CEOs survey the globe in search of new markets. Diseases and environmental calamities spread rapidly across borders. Terrorists attack targets everywhere. And yet many of us remain limited by local perspectives, unable to communicate with billions and ignorant of much of our world.
To help strengthen international education, the Bush Administration hosted a special summit in January with a selected group of U.S. university presidents. There, President George W. Bush unveiled a new National Security Language Initiative, which features a $114 million investment in teaching languages critical to national security. He explained that to protect this country we must spread freedom. To do that, he said, we must “communicate in the language of the people we’re trying to help” and “show them we care about their culture.”

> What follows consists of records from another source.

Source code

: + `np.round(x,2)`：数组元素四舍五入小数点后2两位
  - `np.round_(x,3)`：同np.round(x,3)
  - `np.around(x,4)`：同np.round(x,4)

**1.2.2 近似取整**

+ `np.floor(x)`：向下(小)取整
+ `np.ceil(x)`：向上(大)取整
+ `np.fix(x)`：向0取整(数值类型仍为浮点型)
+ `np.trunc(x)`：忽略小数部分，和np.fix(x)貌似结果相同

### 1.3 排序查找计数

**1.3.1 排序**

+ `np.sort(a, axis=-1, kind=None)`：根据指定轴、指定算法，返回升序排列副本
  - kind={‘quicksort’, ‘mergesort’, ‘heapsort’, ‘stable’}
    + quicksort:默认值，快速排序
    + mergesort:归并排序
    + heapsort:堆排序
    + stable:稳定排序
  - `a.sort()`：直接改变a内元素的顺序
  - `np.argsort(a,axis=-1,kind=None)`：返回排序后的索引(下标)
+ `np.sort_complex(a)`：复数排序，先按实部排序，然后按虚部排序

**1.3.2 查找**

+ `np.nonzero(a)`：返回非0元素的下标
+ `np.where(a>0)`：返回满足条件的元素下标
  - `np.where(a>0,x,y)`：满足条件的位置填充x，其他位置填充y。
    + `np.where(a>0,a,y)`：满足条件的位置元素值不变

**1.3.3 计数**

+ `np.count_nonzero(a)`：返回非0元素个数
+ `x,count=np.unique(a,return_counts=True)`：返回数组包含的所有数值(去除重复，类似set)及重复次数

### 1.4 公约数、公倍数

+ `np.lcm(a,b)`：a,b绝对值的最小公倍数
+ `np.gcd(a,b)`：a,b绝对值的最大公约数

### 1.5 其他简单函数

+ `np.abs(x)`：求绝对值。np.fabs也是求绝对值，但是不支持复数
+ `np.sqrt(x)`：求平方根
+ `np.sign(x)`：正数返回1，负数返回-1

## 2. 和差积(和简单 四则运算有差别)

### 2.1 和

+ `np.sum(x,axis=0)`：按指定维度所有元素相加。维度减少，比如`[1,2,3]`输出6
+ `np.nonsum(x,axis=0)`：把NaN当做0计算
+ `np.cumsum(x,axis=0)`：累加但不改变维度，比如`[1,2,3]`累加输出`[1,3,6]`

The government also promised to improve visa policies, which have been blamed for deterring international students from studying in America, and introduced measures including joint overseas trips by government and college officials to recruit international students, new Fulbright grants and assistance for low-income and community college students to study abroad. All good and needed things. Secretary of State Condoleezza Rice reinforced that “our government and our universities must forge a new partnership for education exchange, a partnership that rests on new thinking and new action.”
She’s exactly right. We need new thinking, however, the government’s primary motivation is based in a very traditional and limited mindset. The oft-repeated refrain is that global lessons are necessary to preserve national security and advance national interests. It’s true that in an interconnected world threats can spread quickly, and Americans must understand those dangers. It’s more than a little frightening that after September 11, 2001, the FBI urgently sought volunteers who could speak Arabic. We were both deaf and dumb to the hatred and fears of so many. In our globalized world, however, thinking exclusively in terms of national security and national interests is a recipe for failure and tragedy.
At the most practical level, learning global lessons is integral for professional success. Corporate leaders predict that the next workforce generation will need to be able to function as easily abroad and across different cultures as in this country. Our tightly woven global economy demands that individuals understand and collaborate with those from different cultures.
Beyond professional concerns, there is a moral and humanitarian imperative. Global problems and international threats cannot be overcome in isolation. Diseases like AIDS circumnavigate the globe effortlessly, while natural forces and human ambassadors of destruction do not stop at borders. It will take networks of nations to respond to global challenges, not nations working alone. And, to work with others, we must learn about them.
At the summit, when government officials talked about the need to recruit more international students, they often said these students could be educated about America and that they would become great ambassadors of goodwill for America. That’s an important point, but I didn’t hear anyone say that these students should be valued because of what they could teach us about their cultures. In the same manner, the language initiative was presented as a way for us to better explain America to others, rather than as a way to listen to the concerns of others.
Basing our efforts solely on the need to beat our competitors and defeat our enemies limits the possibilities for collaborating with other cultures to further our collective prosperity. Global education is the right thing to do because individuals will benefit, and, yes, because our nation will benefit, but most importantly because humanity will benefit. As Dwight D. Eisenhower once said, “We seek victory — not over any nation or people — but over the ancient enemies of us all; victory over ignorance, poverty, disease and human degradation wherever they may be found.”
Creating a global education cannot be done on a national basis. The government needs to expand its focus to collaborate with other governments in this effort. And, educators must reach beyond the nation and forge links with international educators to provide an international dimension to our curriculum. We must, of course, discuss what we feel should be emphasized about our culture and our country, but we must also listen carefully to what other cultures want us to hear — and then we must work together to craft relevant lessons and expose students to global perspectives. Only by working beyond borders can we provide students opportunities to succeed beyond borders.